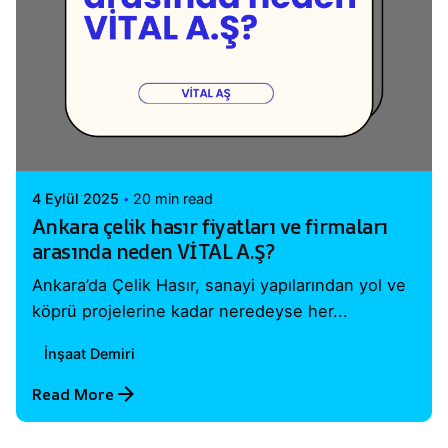
Posted by
Vital A.Ş. Webmaster
4 Eylül 2025
20 min read
Ankara çelik hasır fiyatları ve firmaları
arasında neden VİTAL A.Ş?
Ankara’da Çelik Hasır, sanayi yapılarından yol ve
köprü projelerine kadar neredeyse her...
İnşaat Demiri
Read More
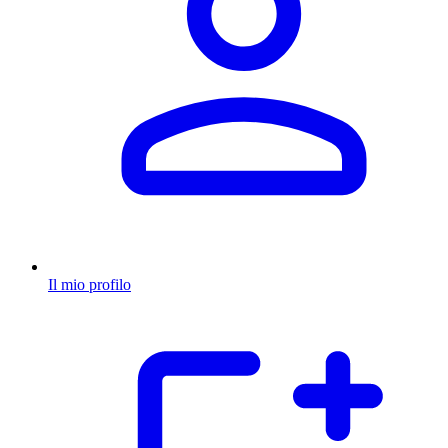
Il mio profilo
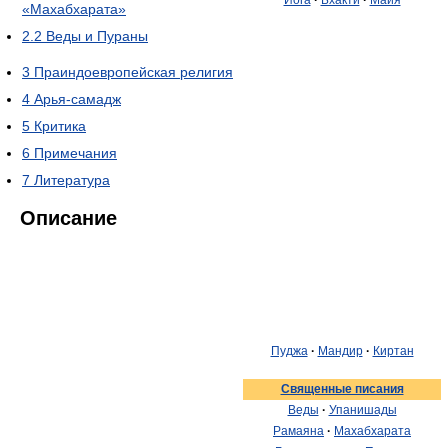
Йога
·
Бхакти
·
Майя
«Махабхарата»
2.2
Веды и Пураны
3
Праиндоевропейская религия
4
Арья-самадж
5
Критика
6
Примечания
7
Литература
Описание
Пуджа
·
Мандир
·
Киртан
Священные писания
Веды
·
Упанишады
Рамаяна
·
Махабхарата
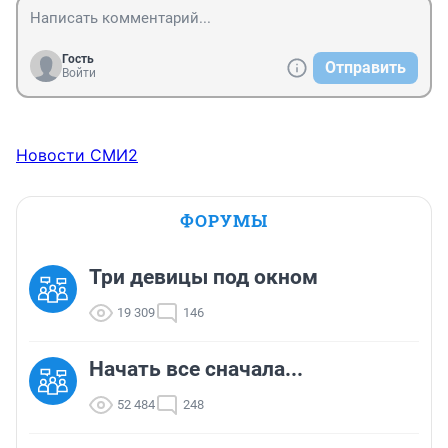
Гость
Отправить
Войти
Новости СМИ2
ФОРУМЫ
Три девицы под окном
19 309
146
Начать все сначала...
52 484
248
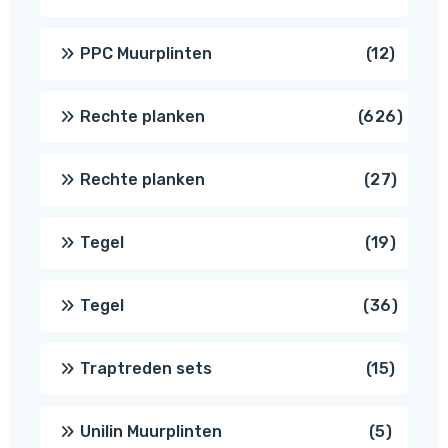
produc
12
PPC Muurplinten
12
produc
626
Rechte planken
626
produ
27
Rechte planken
27
produ
19
Tegel
19
produc
36
Tegel
36
produ
15
Traptreden sets
15
produc
5
Unilin Muurplinten
5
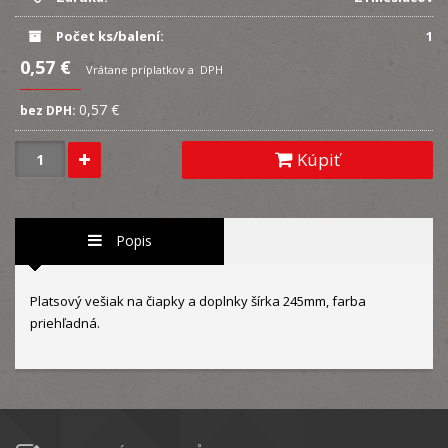
Počet ks/balení:
1
0,57 €
Vrátane príplatkov a DPH
0,57 €
bez DPH:
Kúpiť
Popis
Platsový vešiak na čiapky a doplnky šírka 245mm, farba
priehľadná.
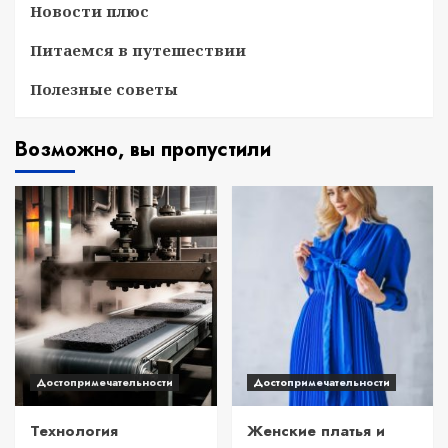
Новости плюс
Питаемся в путешествии
Полезные советы
Возможно, вы пропустили
Достопримечательности
Достопримечательности
Технология
Женские платья и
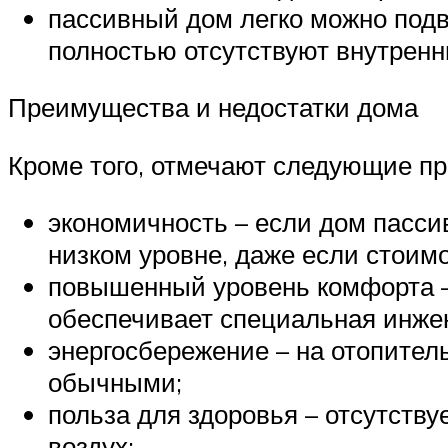
пассивный дом легко можно подв
полностью отсутствуют внутренн
Преимущества и недостатки дома
Кроме того, отмечают следующие п
экономичность – если дом пассив
низком уровне, даже если стоимо
повышенный уровень комфорта –
обеспечивает специальная инже
энергосбережение – на отопител
обычными;
польза для здоровья – отсутству
воздух;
__________
▸ TASK PROMPT
Return the lines of the listing verbatim, from its start through the line containing "Женские платья и", with both ends included. Omit the pictures.

▸ EXERCISE OUTPUT
Posted by
Vital A.Ş. Webmaster
4 Eylül 2025
20 min read
Ankara çelik hasır fiyatları ve firmaları
arasında neden VİTAL A.Ş?
Ankara’da Çelik Hasır, sanayi yapılarından yol ve
köprü projelerine kadar neredeyse her...
İnşaat Demiri
Read More
Il mio profilo
Йога
·
Бхакти
·
Майя
«Махабхарата»
2.2
Веды и Пураны
3
Праиндоевропейская религия
4
Арья-самадж
5
Критика
6
Примечания
7
Литература
Описание
Пуджа
·
Мандир
·
Киртан
Священные писания
Веды
·
Упанишады
Рамаяна
·
Махабхарата
Гость
Отправить
Войти
Новости СМИ2
ФОРУМЫ
Три девицы под окном
19 309
146
Начать все сначала...
52 484
248
produc
12
PPC Muurplinten
12
produc
626
Rechte planken
626
produ
27
Rechte planken
27
produ
19
Tegel
19
produc
36
Tegel
36
produ
15
Traptreden sets
15
produc
5
Unilin Muurplinten
5
Počet ks/balení:
1
0,57 €
Vrátane príplatkov a DPH
0,57 €
bez DPH:
Kúpiť
Popis
Platsový vešiak na čiapky a doplnky šírka 245mm, farba
priehľadná.
Новости плюс
Питаемся в путешествии
Полезные советы
Возможно, вы пропустили
Достопримечательности
Достопримечательности
Технология
Женские платья и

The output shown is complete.